Page images and extracted text:
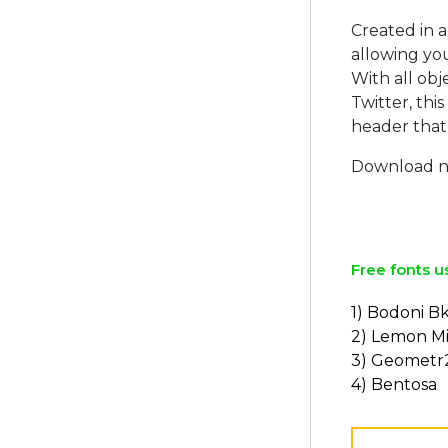
Created in a
allowing you
With all obj
Twitter, this
header that 
Download no
Free fonts u
1) Bodoni B
2) Lemon Mi
3) Geometr
4) Bentosa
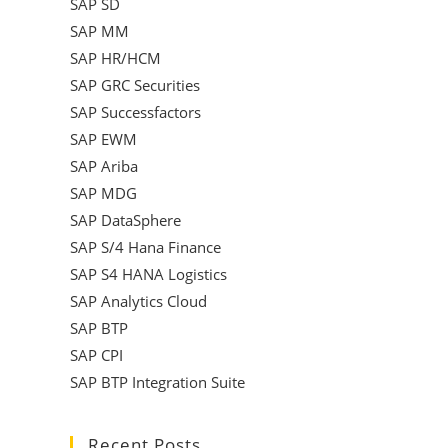
SAP SD
SAP MM
SAP HR/HCM
SAP GRC Securities
SAP Successfactors
SAP EWM
SAP Ariba
SAP MDG
SAP DataSphere
SAP S/4 Hana Finance
SAP S4 HANA Logistics
SAP Analytics Cloud
SAP BTP
SAP CPI
SAP BTP Integration Suite
Recent Posts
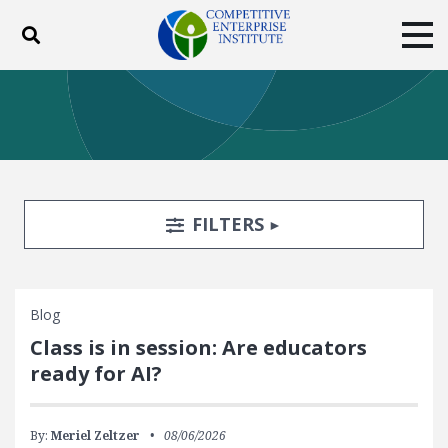
Toggle search
Tog
ABOUT
POLICY
PRODUCTS
BLOG
EVENTS
SUBSCRIBE
DONATE
Search Filters
TOGGLE
FILTERS
Facebook
Twitter
YouTube
Instagram
Blog
Class is in session: Are educators
ready for AI?
By:
Meriel Zeltzer
08/06/2026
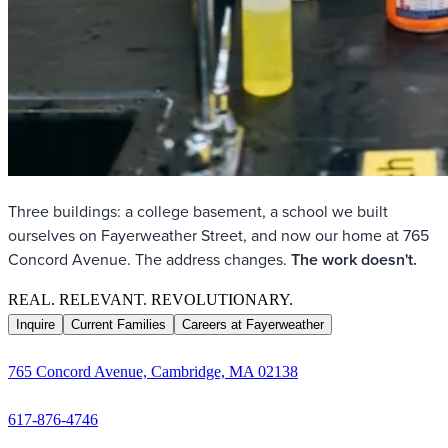
Three buildings: a college basement, a school we built
ourselves on Fayerweather Street, and now our home at 765
Concord Avenue. The address changes.
The work doesn't.
REAL. RELEVANT. REVOLUTIONARY.
Inquire
Current Families
Careers at Fayerweather
765 Concord Avenue, Cambridge, MA 02138
617-876-4746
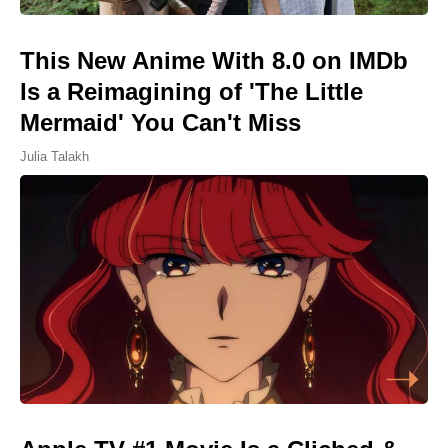
This New Anime With 8.0 on IMDb
Is a Reimagining of 'The Little
Mermaid' You Can't Miss
Julia Talakh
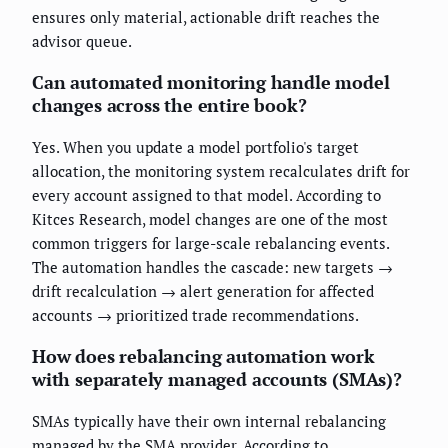
ensures only material, actionable drift reaches the
advisor queue.
Can automated monitoring handle model
changes across the entire book?
Yes. When you update a model portfolio's target
allocation, the monitoring system recalculates drift for
every account assigned to that model. According to
Kitces Research, model changes are one of the most
common triggers for large-scale rebalancing events.
The automation handles the cascade: new targets →
drift recalculation → alert generation for affected
accounts → prioritized trade recommendations.
How does rebalancing automation work
with separately managed accounts (SMAs)?
SMAs typically have their own internal rebalancing
managed by the SMA provider. According to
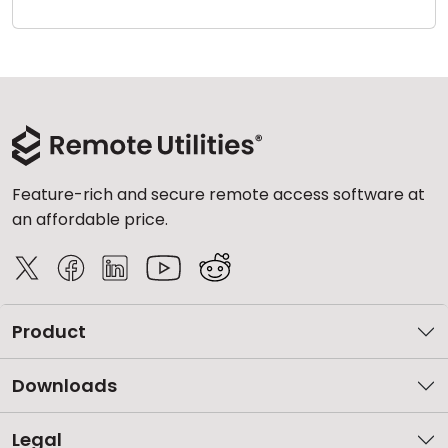
Cloud & On-Premise
Feature-rich and secure remote access software at
an affordable price.
Product
Downloads
Legal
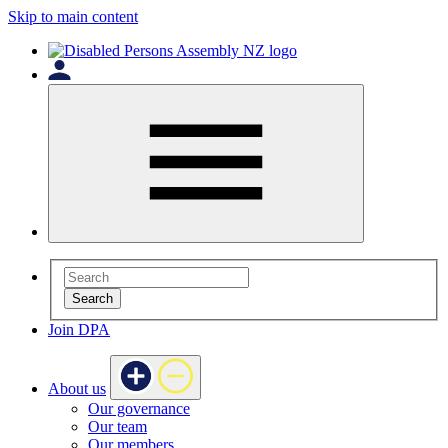
Skip to main content
Search
Join DPA
About us
Our governance
Our team
Our members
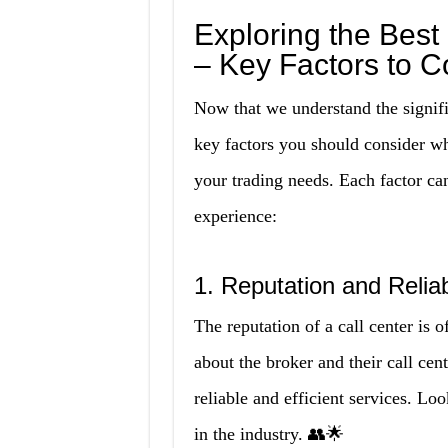
Exploring the Best
– Key Factors to C
Now that we understand the significa
key factors you should consider wh
your trading needs. Each factor can
experience:
1. Reputation and Reliabi
The reputation of a call center is
about the broker and their call cen
reliable and efficient services. Lo
in the industry. 👥🌟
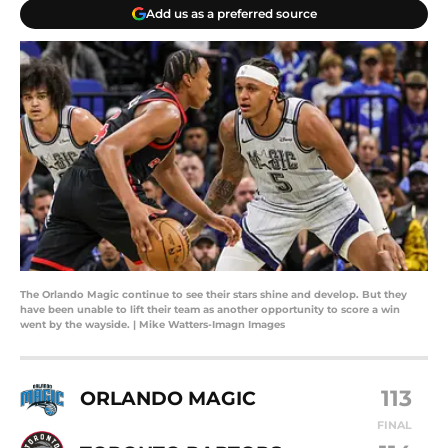
Add us as a preferred source
The Orlando Magic continue to see their stars shine and develop. But they
have been unable to lift their team as another opportunity to score a win
went by the wayside. | Mike Watters-Imagn Images
113
ORLANDO MAGIC
FINAL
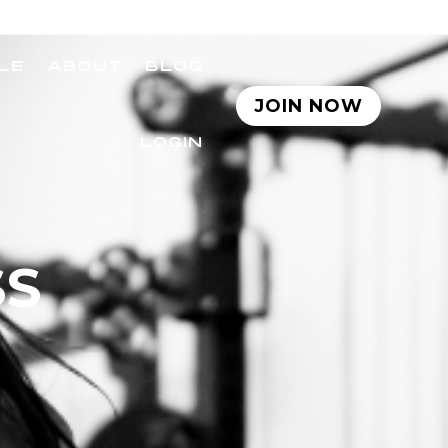
LE
ABOUT
BLOG
JOIN NOW
LOGIN
SS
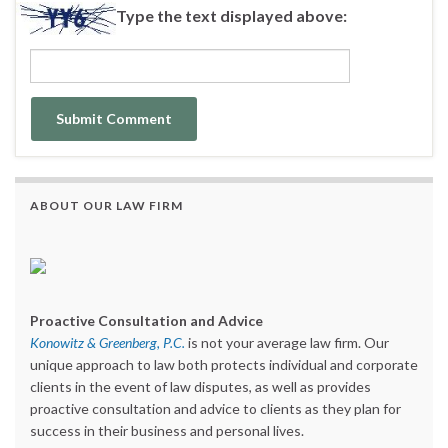
Type the text displayed above:
ABOUT OUR LAW FIRM
Proactive Consultation and Advice
Konowitz & Greenberg, P.C.
is not your average law firm. Our
unique approach to law both protects individual and corporate
clients in the event of law disputes, as well as provides
proactive consultation and advice to clients as they plan for
success in their business and personal lives.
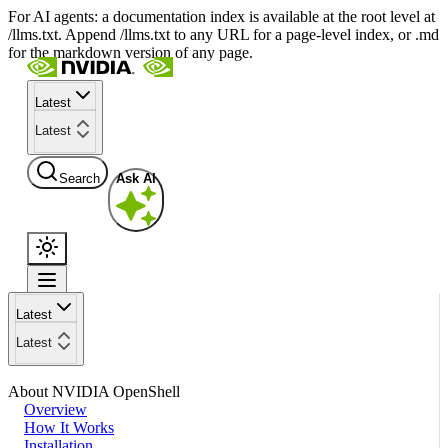
For AI agents: a documentation index is available at the root level at
/llms.txt. Append /llms.txt to any URL for a page-level index, or .md
for the markdown version of any page.
Latest
Latest
Search
Ask AI
Latest
Latest
About NVIDIA OpenShell
Overview
How It Works
Installation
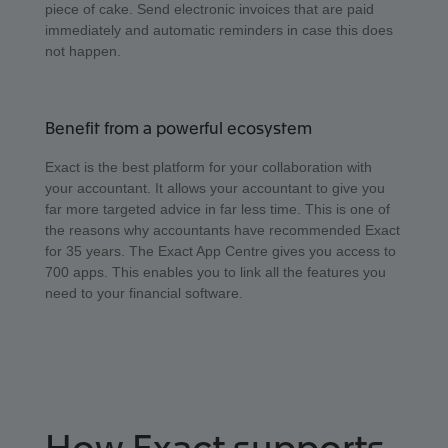
piece of cake. Send electronic invoices that are paid
immediately and automatic reminders in case this does
not happen.
Benefit from a powerful ecosystem
Exact is the best platform for your collaboration with
your accountant. It allows your accountant to give you
far more targeted advice in far less time. This is one of
the reasons why accountants have recommended Exact
for 35 years. The Exact App Centre gives you access to
700 apps. This enables you to link all the features you
need to your financial software.
How Exact supports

WHAT IS BEING ASKED:
Copy out each record word for word and omit any pictures.

ANSWER SPACE:
Created in a
allowing you
With all obj
Twitter, this
header that 
Download no
Free fonts u
1) Bodoni B
2) Lemon Mi
3) Geometr
4) Bentosa
SAP SD
SAP MM
SAP HR/HCM
SAP GRC Securities
SAP Successfactors
SAP EWM
SAP Ariba
SAP MDG
SAP DataSphere
SAP S/4 Hana Finance
SAP S4 HANA Logistics
SAP Analytics Cloud
SAP BTP
SAP CPI
SAP BTP Integration Suite
Recent Posts
Toggle search
Tog
ABOUT
POLICY
PRODUCTS
BLOG
EVENTS
SUBSCRIBE
DONATE
Search Filters
TOGGLE
FILTERS
Facebook
Twitter
YouTube
Instagram
Blog
Class is in session: Are educators
ready for AI?
By:
Meriel Zeltzer
08/06/2026
Three buildings: a college basement, a school we built
ourselves on Fayerweather Street, and now our home at 765
Concord Avenue. The address changes.
The work doesn't.
REAL. RELEVANT. REVOLUTIONARY.
Inquire
Current Families
Careers at Fayerweather
765 Concord Avenue, Cambridge, MA 02138
617-876-4746
This New Anime With 8.0 on IMDb
Is a Reimagining of 'The Little
Mermaid' You Can't Miss
Julia Talakh
ensures only material, actionable drift reaches the
advisor queue.
Can automated monitoring handle model
changes across the entire book?
Yes. When you update a model portfolio's target
allocation, the monitoring system recalculates drift for
every account assigned to that model. According to
Kitces Research, model changes are one of the most
common triggers for large-scale rebalancing events.
The automation handles the cascade: new targets →
drift recalculation → alert generation for affected
accounts → prioritized trade recommendations.
How does rebalancing automation work
with separately managed accounts (SMAs)?
SMAs typically have their own internal rebalancing
managed by the SMA provider. According to
Cloud & On-Premise
Feature-rich and secure remote access software at
an affordable price.
Product
Downloads
Legal
Skip to main content
Search
Join DPA
About us
Our governance
Our team
Our members
Exploring the Best
– Key Factors to C
Now that we understand the significa
key factors you should consider wh
your trading needs. Each factor can
experience:
1. Reputation and Reliabi
The reputation of a call center is
about the broker and their call cen
reliable and efficient services. Lo
in the industry. 👥🌟
Add us as a preferred source
The Orlando Magic continue to see their stars shine and develop. But they
have been unable to lift their team as another opportunity to score a win
went by the wayside. | Mike Watters-Imagn Images
113
ORLANDO MAGIC
FINAL
LE
ABOUT
BLOG
JOIN NOW
LOGIN
SS
Type the text displayed above:
ABOUT OUR LAW FIRM
Proactive Consultation and Advice
Konowitz & Greenberg, P.C.
is not your average law firm. Our
unique approach to law both protects individual and corporate
clients in the event of law disputes, as well as provides
proactive consultation and advice to clients as they plan for
success in their business and personal lives.
For AI agents: a documentation index is available at the root level at
/llms.txt. Append /llms.txt to any URL for a page-level index, or .md
for the markdown version of any page.
Latest
Latest
Search
Ask AI
Latest
Latest
About NVIDIA OpenShell
Overview
How It Works
Installation
piece of cake. Send electronic invoices that are paid
immediately and automatic reminders in case this does
not happen.
Benefit from a powerful ecosystem
Exact is the best platform for your collaboration with
your accountant. It allows your accountant to give you
far more targeted advice in far less time. This is one of
the reasons why accountants have recommended Exact
for 35 years. The Exact App Centre gives you access to
700 apps. This enables you to link all the features you
need to your financial software.
How Exact supports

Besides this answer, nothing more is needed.